* **Exercise A**
In the passage on atrial natriuretic peptide, why did the authors study how the GLP-1R agonist liraglutide affects ANP secretion in the rodent heart? Answer in one to three sentences.
* **Exercise B**
Translate this sentence from the passage on atrial natriuretic peptide into Spanish: "Stretch stimulation was known to be the strongest factor for ANP secretion (11)."
* **Exercise C**
According to the passage on atrial natriuretic peptide, how does ANP help lower blood pressure?

* **Exercise passage**
****************************************

Atrial natriuretic peptide (ANP) is a cardiac endocrine with a role in lowering blood pressure by regulating the water–salt balance in the body (8, 9). Also ANP is widely accepted as the diagnostic, prognostic, and cost-effective biomarkers for acute coronary syndrome (ACS) in the clinic (10). Stretch stimulation was known to be the strongest factor for ANP secretion (11). The proposal of the gut–heart GLP-1R–ANP axis links GLP-1R to ANP, and GLP-1 can play an important role in the secretion and expression of ANP (10). There was a positive correlation between GLP-1 and ANP secretion in non-diabetic studies with Angiotensinogen II-induced hypertension (11, 12, 13). This is in contrast to patient data from our previous clinical investigation, in which measurements of ANP and GLP-1 in patients with ACS showed a decrease in GLP-1 but an increase in ANP content. Therefore, we investigated the regulatory effect of GLP-1R agonist liraglutide on ANP secretion in the rodent heart and its mechanism.

****************************************

* **Given entries**
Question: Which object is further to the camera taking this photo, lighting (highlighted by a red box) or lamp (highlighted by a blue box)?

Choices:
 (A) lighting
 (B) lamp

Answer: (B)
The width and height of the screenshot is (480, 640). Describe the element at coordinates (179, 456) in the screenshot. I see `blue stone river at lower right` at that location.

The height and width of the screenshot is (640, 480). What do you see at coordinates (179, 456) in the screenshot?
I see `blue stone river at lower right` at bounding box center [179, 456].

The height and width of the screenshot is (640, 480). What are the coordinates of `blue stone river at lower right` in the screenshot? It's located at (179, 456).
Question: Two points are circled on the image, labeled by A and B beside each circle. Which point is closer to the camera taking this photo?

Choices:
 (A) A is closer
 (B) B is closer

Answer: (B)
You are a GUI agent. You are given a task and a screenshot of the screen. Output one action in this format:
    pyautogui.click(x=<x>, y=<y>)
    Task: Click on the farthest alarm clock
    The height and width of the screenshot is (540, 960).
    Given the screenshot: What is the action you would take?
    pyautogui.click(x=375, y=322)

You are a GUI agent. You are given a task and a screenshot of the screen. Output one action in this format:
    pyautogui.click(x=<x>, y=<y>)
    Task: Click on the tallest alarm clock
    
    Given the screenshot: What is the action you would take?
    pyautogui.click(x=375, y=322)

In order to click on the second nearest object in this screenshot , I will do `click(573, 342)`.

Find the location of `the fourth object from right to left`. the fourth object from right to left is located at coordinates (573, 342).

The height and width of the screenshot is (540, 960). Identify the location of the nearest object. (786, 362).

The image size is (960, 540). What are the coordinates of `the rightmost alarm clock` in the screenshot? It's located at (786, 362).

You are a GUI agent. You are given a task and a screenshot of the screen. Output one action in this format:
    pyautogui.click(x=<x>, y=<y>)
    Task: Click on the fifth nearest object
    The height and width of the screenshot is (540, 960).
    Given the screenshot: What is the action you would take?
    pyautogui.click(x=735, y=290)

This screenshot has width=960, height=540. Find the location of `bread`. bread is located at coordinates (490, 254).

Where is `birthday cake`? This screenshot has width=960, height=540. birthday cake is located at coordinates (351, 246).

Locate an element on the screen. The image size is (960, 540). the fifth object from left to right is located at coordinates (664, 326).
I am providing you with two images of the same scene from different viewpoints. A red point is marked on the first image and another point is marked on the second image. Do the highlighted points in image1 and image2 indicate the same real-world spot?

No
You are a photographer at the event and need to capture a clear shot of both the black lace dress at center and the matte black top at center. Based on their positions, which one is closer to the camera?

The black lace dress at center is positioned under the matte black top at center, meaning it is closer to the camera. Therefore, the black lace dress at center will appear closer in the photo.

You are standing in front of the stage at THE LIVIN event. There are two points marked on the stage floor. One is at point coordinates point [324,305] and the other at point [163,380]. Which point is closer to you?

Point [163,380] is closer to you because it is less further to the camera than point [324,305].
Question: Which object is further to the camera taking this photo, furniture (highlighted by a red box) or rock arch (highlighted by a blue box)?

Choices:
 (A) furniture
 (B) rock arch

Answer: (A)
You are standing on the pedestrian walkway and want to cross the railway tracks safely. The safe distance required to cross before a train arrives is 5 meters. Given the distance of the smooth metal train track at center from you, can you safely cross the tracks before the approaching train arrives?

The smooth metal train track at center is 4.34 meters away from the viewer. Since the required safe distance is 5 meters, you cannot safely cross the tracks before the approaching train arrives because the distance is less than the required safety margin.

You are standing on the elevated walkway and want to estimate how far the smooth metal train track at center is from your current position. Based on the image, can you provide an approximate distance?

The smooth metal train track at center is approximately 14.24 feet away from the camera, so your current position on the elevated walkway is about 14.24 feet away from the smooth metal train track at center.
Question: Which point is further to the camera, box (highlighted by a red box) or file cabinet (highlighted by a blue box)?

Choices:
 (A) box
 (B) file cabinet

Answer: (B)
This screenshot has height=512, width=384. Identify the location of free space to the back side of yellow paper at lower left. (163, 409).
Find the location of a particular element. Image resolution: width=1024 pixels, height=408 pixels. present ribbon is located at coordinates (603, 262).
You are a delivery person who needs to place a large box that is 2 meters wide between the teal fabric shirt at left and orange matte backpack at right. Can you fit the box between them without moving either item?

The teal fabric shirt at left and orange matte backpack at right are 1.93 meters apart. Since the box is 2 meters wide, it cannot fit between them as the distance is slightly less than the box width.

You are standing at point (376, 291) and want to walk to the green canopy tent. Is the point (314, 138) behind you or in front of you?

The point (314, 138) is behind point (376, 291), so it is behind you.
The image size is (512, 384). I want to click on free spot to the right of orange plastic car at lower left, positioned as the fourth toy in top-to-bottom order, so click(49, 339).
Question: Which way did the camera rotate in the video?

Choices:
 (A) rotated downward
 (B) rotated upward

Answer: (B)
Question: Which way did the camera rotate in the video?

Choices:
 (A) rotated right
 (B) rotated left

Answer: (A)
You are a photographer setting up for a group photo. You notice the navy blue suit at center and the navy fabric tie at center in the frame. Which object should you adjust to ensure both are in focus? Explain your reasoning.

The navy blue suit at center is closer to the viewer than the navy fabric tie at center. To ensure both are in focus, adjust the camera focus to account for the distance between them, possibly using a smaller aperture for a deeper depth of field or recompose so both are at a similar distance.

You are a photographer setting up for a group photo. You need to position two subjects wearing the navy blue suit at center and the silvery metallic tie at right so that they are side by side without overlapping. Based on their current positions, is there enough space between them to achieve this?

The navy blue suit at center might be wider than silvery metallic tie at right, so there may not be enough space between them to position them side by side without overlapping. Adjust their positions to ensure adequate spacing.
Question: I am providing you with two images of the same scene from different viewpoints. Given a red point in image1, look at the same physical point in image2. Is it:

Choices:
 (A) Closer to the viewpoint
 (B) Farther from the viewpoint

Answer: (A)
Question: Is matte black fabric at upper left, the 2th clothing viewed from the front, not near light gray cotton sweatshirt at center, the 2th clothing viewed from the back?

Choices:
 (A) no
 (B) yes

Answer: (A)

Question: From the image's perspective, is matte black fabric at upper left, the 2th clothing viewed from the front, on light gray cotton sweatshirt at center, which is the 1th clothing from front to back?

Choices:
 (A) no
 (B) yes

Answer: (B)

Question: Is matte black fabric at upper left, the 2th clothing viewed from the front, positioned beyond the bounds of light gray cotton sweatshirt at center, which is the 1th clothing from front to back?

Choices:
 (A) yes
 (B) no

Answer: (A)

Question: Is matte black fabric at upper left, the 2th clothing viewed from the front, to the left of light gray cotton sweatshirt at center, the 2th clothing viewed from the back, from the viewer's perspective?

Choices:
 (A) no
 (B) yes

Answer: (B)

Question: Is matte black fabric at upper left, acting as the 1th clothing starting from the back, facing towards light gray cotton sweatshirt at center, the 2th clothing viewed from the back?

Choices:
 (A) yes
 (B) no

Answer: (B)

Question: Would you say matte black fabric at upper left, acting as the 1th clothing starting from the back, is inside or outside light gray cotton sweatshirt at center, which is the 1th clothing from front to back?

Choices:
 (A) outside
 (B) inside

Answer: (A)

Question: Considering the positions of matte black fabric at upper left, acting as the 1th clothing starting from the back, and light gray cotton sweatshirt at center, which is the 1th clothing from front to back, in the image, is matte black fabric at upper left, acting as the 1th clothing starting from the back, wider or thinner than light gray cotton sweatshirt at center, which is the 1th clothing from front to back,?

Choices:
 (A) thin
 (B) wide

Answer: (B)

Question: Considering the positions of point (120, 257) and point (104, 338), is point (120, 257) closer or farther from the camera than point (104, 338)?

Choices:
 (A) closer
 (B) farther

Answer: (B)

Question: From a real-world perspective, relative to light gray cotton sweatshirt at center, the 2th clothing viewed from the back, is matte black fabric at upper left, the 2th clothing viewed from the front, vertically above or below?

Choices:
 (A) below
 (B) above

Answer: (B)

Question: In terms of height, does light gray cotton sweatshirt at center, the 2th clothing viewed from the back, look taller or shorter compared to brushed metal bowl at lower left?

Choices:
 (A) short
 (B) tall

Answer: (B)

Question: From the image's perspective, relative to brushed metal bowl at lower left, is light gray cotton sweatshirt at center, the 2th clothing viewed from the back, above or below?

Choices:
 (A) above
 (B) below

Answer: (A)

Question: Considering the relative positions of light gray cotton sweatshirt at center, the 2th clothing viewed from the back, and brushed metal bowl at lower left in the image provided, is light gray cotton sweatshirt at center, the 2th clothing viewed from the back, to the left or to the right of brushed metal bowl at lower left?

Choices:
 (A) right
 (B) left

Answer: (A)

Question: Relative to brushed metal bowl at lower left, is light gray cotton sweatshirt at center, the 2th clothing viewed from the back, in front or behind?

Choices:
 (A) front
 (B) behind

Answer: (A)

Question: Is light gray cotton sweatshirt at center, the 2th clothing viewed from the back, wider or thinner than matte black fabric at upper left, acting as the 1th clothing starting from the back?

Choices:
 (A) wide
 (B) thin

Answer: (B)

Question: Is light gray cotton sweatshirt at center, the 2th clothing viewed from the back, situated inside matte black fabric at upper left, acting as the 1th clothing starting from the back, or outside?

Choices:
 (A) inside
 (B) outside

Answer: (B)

****************************************

* **Exercise solution A**
Non-diabetic studies of Angiotensinogen II-induced hypertension found a positive correlation between GLP-1 and ANP secretion. This conflicted with the authors' earlier clinical data, where patients with ACS showed decreased GLP-1 but increased ANP. Because of this conflict, they investigated liraglutide's regulatory effect on ANP secretion and its mechanism.

* **Exercise solution B**
Se sabía que la estimulación por estiramiento era el factor más potente para la secreción de ANP (11).

* **Exercise solution C**
It regulates the water–salt balance in the body.